Parece que ha pasado mucho más tiempo. Pero 84 años son, en muchos sentidos, apenas un suspiro. Mi padre nació en 1929 y recordaba la desbandá. Pero no el acontecimiento, del que no fue testigo, o al menos eso me dijo, sino de lo que le contaron después. Sí recordaba las alarmas y el ruido de las bombas. La reclusión de aquellos días. Le dijeron luego que muchos se habían ido. Su padre, un falangista incondicional de José Antonio, que se escapó por los pelos de un paseíllo gracias a la intervención de un hombre al que no mucho antes había sacado de un apuro, confiaba en que lo que venía sería bueno para su familia. Así que se limitó a procurar su protección. Esto, insisto, me contó mi padre. Pocos años después, acabada ya la Guerra, mientras Europa libraba la suya, le pagaban una perra gorda por repartir octavillas con propaganda favorable a Hitler. Ahí están mis raíces, sí. Y no siempre ha sido fácil lidiar con ellas. Muchos años después conocía a una mujer mayor, ya fallecida, que en el 37 vivía en un cortijo en la provincia de Almería, cerca ya de Murcia. Por aquel entonces era una muchacha que encontró en el camino frente a su casa a una mujer que caminaba desamparada junto a sus dos hijos pequeños, devorados los tres por el polvo del camino y con los zapatos destrozados. Al verlos así, aquella joven les invitó a pasar a su cocina para darles un plato de comida y un vaso de agua. La recién llegada le informó de que venían andando desde Málaga, huyendo de los nacionales y de los italianos. Y entonces le dio sus razones: "Hemos matado a todos los señoritos de la calle Larios". La muchacha, aterrorizada, esperó a que los tres terminaran su plato y se marcharan. A muchos de quienes se quedaron en Málaga, ya se sabe, les esperaban los fusilamientos en San Rafael hasta bien entrados los años 50 y la proyección de un régimen que aseguraba ser magnánimo con sus enemigos. Las víctimas del franquismo que contó mi familia, quienes me precedieron, no vivieron ni murieron en Málaga, pero supieron de la miseria y la injusticia en un pueblo de Córdoba para morir con cuarenta años por las enfermedades que contrajeron con tal de escapar con vida, como mi abuelo, o fueron deportados a los campos de concentración del norte. Luego, los hijos de unos y otros se casaron, engendraron, criaron sus propias familias, afrontaron otros riesgos, optaron por seguir adelante.

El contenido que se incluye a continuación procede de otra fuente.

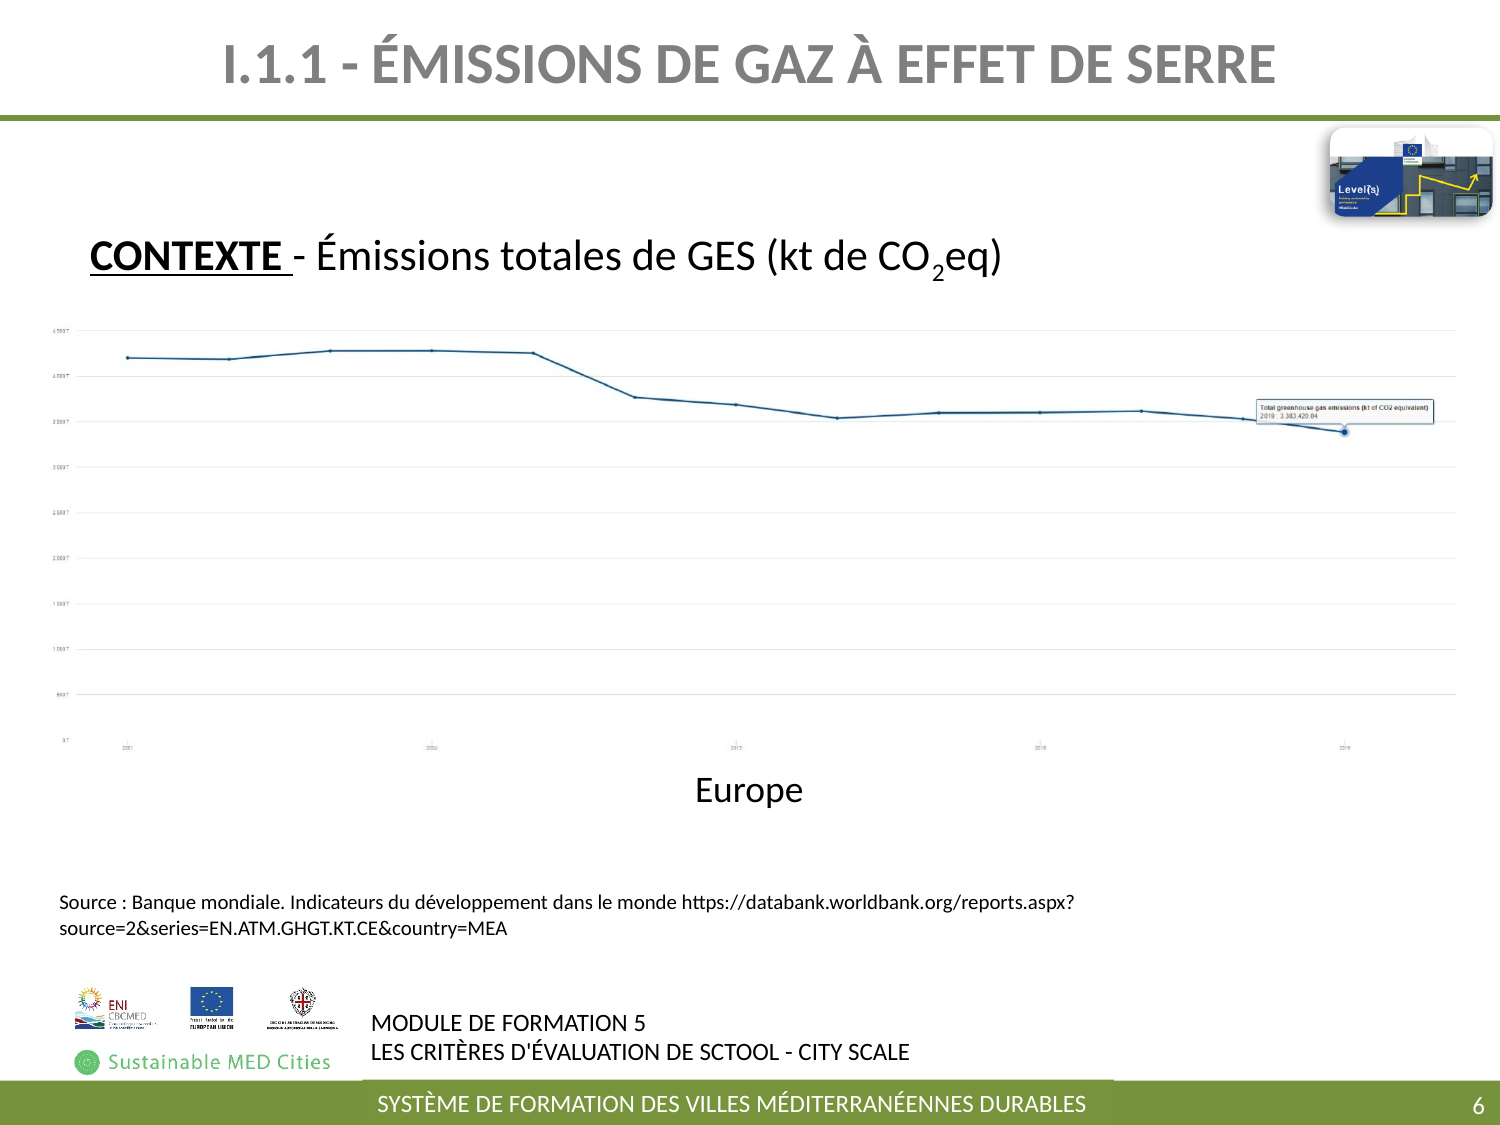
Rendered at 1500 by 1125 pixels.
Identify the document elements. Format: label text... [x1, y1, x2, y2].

picture [1329, 127, 1493, 217]
picture [43, 312, 1456, 759]
text_box Europe [679, 766, 821, 818]
slide_number ‹#› [1399, 1074, 1500, 1125]
title I.1.1 - ÉMISSIONS DE GAZ À EFFET DE SERRE [0, 0, 1500, 121]
picture [62, 978, 356, 1080]
text_box Source : Banque mondiale. Indicateurs du développement dans le monde https://databank.worldbank.org/reports.aspx?source=2&series=EN.ATM.GHGT.KT.CE&country=MEA [44, 881, 1477, 972]
list CONTEXTE - Émissions totales de GES (kt de CO2eq) [75, 219, 1425, 311]
text_box SYSTÈME DE FORMATION DES VILLES MÉDITERRANÉENNES DURABLES [362, 1079, 1114, 1125]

El 7 de febrero de 1937 era también domingo. Pero es mucho más lo que desconocemos de aquella tragedia que lo que sí sabemos. Aquella ciudad abandonada a su suerte bajo las llamas, sin un gobierno al que acogerse, quedó abonada desde el primer minuto al olvido. Y así ha sido: es mucho el trabajo que los historiadores tienen por delante para terminar de definir cantidades, tiempos, procesos, testimonios, de sacar luz de un pozo ciego que apenas contó con testigos. Pero resulta casi más doloroso el modo en que las historias familiares, los grandes o pequeños relatos que pudieron quedar, desde las distintas perspectivas y posiciones, se han ido disolviendo en un magma de silencio, impuesto primero por el franquismo y luego por el consabido pacto tácito a favor del encogimiento de hombros con el que, por lo general, se interpretó la Transición. Porque eran esas confesiones domésticas las que podían haber mantenido viva la llama. Sí, mi padre era un niño cuando pasó todo. No me contó mucho. Siempre he pensado que supo mucho más. Pero ya es tarde para él y para mí.